Footage showed casualties from the incident near the Zikim crossing being taken on carts to al-Shifa hospital in Gaza City.
Gaza's Hamas-run Civil Defence agency said Israeli forces fired at the crowds gathered around aid lorries. The Israeli military said troops fired 'warning shots' but that it was 'not aware of any casualties'.
Witkoff met officials in Israel as he tried to salvage stalling ceasefire efforts and alleviate the humanitarian crisis in Gaza.
Israeli officials have threatened that if there is no progress in the coming days on a ceasefire and hostage release deal, then they may take new punitive steps against Hamas. Israeli media reported that those could include annexing parts of Gaza.

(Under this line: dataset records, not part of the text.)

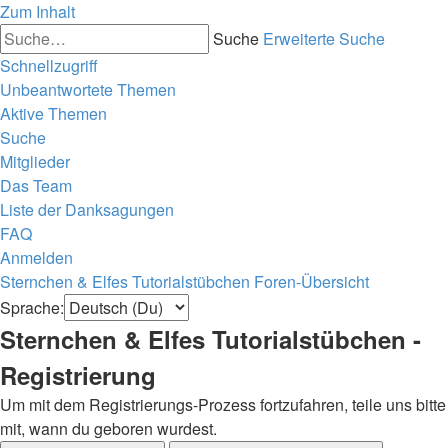
Zum Inhalt
Suche
Erweiterte Suche
Schnellzugriff
Unbeantwortete Themen
Aktive Themen
Suche
Mitglieder
Das Team
Liste der Danksagungen
FAQ
Anmelden
Sternchen & Elfes Tutorialstübchen
Foren-Übersicht
Sprache:
Sternchen & Elfes Tutorialstübchen -
Registrierung
Um mit dem Registrierungs-Prozess fortzufahren, teile uns bitte
mit, wann du geboren wurdest.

It also reported that Witkoff would also visit aid distribution sites run by the controversial Israeli- and US-backed Gaza Humanitarian Foundation (GHF).
Shortly after his envoy's arrival in Israel, US President Donald Trump wrote on social media: 'The fastest way to end the Humanitarian Crises in Gaza is for Hamas to SURRENDER AND RELEASE THE HOSTAGES!!!' Gaza's Hamas-run health ministry reported another seven malnutrition-related deaths on Wednesday, bringing the total to since the start of the war to 154.
It came a day after the UN-backed global food security experts warned that the 'worst-case scenario of famine' was 'currently playing out' among the 2.1 million population.
UN agencies have also said there is man-made, mass starvation in Gaza and blamed Israel, which controls the entry of all supplies to Gaza. But Israel has insisted that there are no restrictions on aid deliveries and that there is 'no starvation'.
Despite that, four days ago it implemented measures that it has said are aimed at helping the UN and its partners collect aid from crossings and distribute it within Gaza, including daily 'tactical pauses' in military operations in three areas and the creation of what it calls 'designated humanitarian corridors'.
The UN's humanitarian office has said the tactical pauses do not allow for the continuous flow of supplies required to meet the immense needs of the population, and that desperately hungry crowds continue to offload supplies from lorries as they pass through Israeli crossings.
The director of al-Shifa hospital, Mohammed Abu Salmiya, told the BBC on Thursday morning that it had received the bodies of 54 people who were killed in the incident in the Zikim area, as well as 412 people who were injured.